After some thought, I decided on a career as a
craftsman. This dovetailed quite nicely with our
family's background: my father and grandfather were
both craftsmen and once had their own
woodworking business back in Bukin, Yugoslavia
In Austria, the way one went about learning to become a woodworker - or
any other profession - was to find an apprentice
position at a master craftsman's workshop.
Happily, I easily found such a place at the firm of
"Eduard Schrott" in the town of Ostermiething.
The course of training would last for three years. In that time span, I
would work for 48 hours a week with a seven week
technical training course each year in the
town of Mattighofen, Upper Austria. For other
students in other areas, one would attend the
technical school once a week. This was often
the case in larger towns.
The first few months are by far the most difficult time for a "Lehrling",
a student craftsman candidate. To me it seemed like
some kind of military boot camp. In the
workshop where I was placed there were nine
journeymen (fully trained craftsmen), two
apprentices, and the master craftsman/boss.
There was also a painter and his assistant on
staff. The journeymen behaved like sergeants
and the master craftsman like a general! You can
imagine what that must have been like for the lowly
That first year found me often holding a broom in hand and being the butt
of practical jokes, which caused great amusement in
the shop. On the other hand, woe to the
apprentice who did not find the right tool quickly
enough, the journeymen could be most heartless. It
behooved one to find all one could about every facet
of the work, as quickly as possible! That first
year was for most apprentices the most difficult
time and, for a few, a psychologically overwhelming
time. Consequently, some would drop out and find
another line of work.
Following that terrible first year - a student's
baptism of fire, so to speak - things did get
better. One was thankful that the journeymen then
had a new apprentice to pick on!
The life of a student craftsman changed dramatically
in the second year. For instance, I received a
workbench and my own set of tools. I would work
under a senior craftsman (called an "Obhut") and was
located right near his work area. I would glue
boards together, sand them, and do various other
jobs for the senior journeyman. It was far more
interesting work though there was constant pressure
from the other journeymen who would find every
opportunity to make the student "feel the pain". I cannot imagine anything remotely similar occurring
in today's day and age.
During the third year, things would again change
dramatically. I received my own small projects to
complete and was allowed to use all of the machines
in the workshop. Although I was often just as
productive as a journeyman, there was no doubt I was
still low man on the totem pole. I still had to
greet them personally and, no matter where we were,
I had to play "go-fer" whenever they asked. This
meant not only for things like getting wood for
their projects but also to run and buy them
Slowly the journeymen had to make room for the third
year apprentice, however, as the relationship would
dramatically change after the year-end examination
was successfully completed. The former greenhorn
and go-fer, would then become a work colleague.

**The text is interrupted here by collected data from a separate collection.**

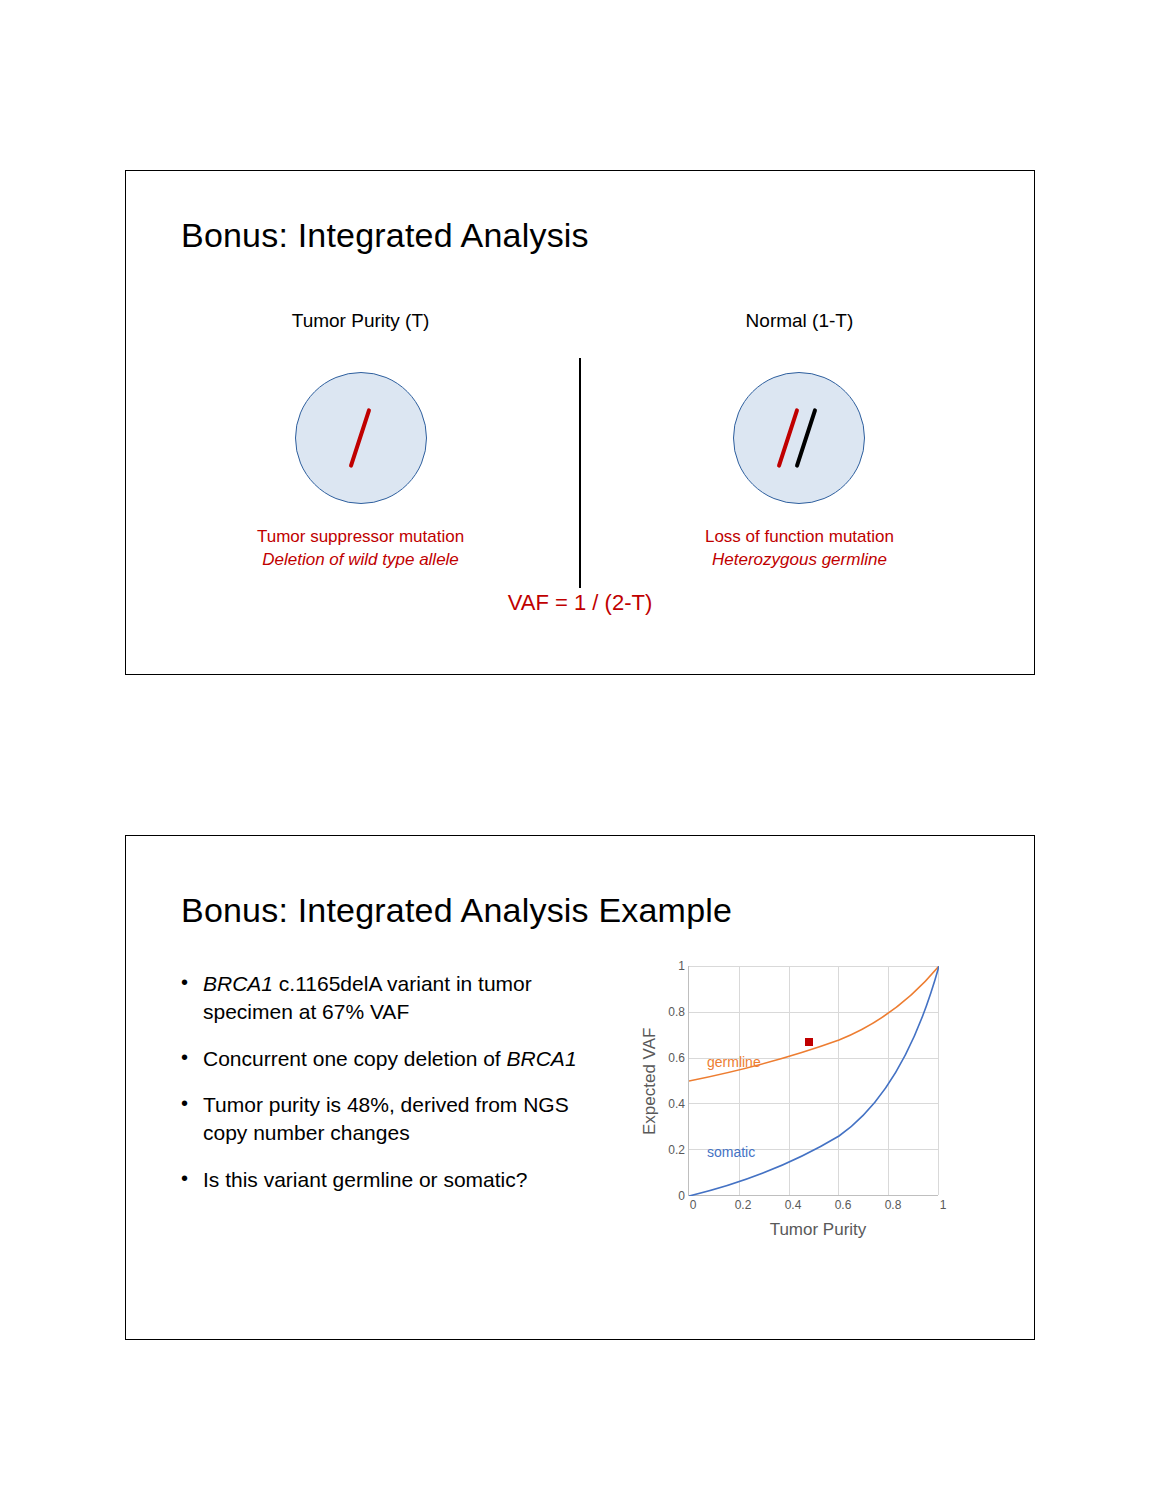Bonus: Integrated Analysis
Tumor Purity (T)
Tumor suppressor mutation
Deletion of wild type allele
Normal (1-T)
Loss of function mutation
Heterozygous germline
VAF = 1 / (2-T)
Bonus: Integrated Analysis Example
BRCA1 c.1165delA variant in tumor specimen at 67% VAF
Concurrent one copy deletion of BRCA1
Tumor purity is 48%, derived from NGS copy number changes
Is this variant germline or somatic?
Expected VAF
1 0.8 0.6 0.4 0.2 0
germline
somatic
0 0.2 0.4 0.6 0.8 1
Tumor Purity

This would be especially difficult for the more
senior of the journeymen to accept.
As already mentioned, the apprentice had to attend
seven weeks' worth of technical training. There
many students gathered from a variety of
professions: mechanics, masons, carpenters, etc.

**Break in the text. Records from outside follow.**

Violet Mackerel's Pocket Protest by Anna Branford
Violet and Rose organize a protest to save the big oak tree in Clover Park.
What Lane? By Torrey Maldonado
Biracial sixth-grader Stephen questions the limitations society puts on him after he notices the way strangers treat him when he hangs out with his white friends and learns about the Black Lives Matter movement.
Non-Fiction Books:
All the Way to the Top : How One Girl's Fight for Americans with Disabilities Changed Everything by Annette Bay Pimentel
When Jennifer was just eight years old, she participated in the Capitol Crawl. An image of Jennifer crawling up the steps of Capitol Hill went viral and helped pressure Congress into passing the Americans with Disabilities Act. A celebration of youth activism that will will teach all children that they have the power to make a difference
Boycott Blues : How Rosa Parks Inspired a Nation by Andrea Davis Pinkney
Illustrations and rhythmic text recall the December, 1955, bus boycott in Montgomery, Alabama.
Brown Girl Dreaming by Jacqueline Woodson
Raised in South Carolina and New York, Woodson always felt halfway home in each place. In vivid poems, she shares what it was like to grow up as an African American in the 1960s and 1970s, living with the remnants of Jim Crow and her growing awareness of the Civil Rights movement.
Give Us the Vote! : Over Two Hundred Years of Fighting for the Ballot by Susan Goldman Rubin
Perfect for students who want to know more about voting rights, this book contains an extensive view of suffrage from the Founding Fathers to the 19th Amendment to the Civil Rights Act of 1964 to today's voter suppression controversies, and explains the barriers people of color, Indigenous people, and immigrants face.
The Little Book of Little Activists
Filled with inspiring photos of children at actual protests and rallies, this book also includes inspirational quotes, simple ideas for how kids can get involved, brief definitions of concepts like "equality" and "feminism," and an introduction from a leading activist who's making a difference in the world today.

The technical school was also a boarding school that
would be just like a home away from home for all of
us. Of course, we were young guys "feeling our
oats", as it were, so strict rules were in place to
maintain control and order. From the time one got
up in the morning until "lights out", everything was
strictly regulated. Our dorm rooms slept six, with
three bunk beds per unit. Meals were taken en masse
in a large cafeteria. However, each profession had
its own lecture room and workshop where proper
techniques would be demonstrated and practiced.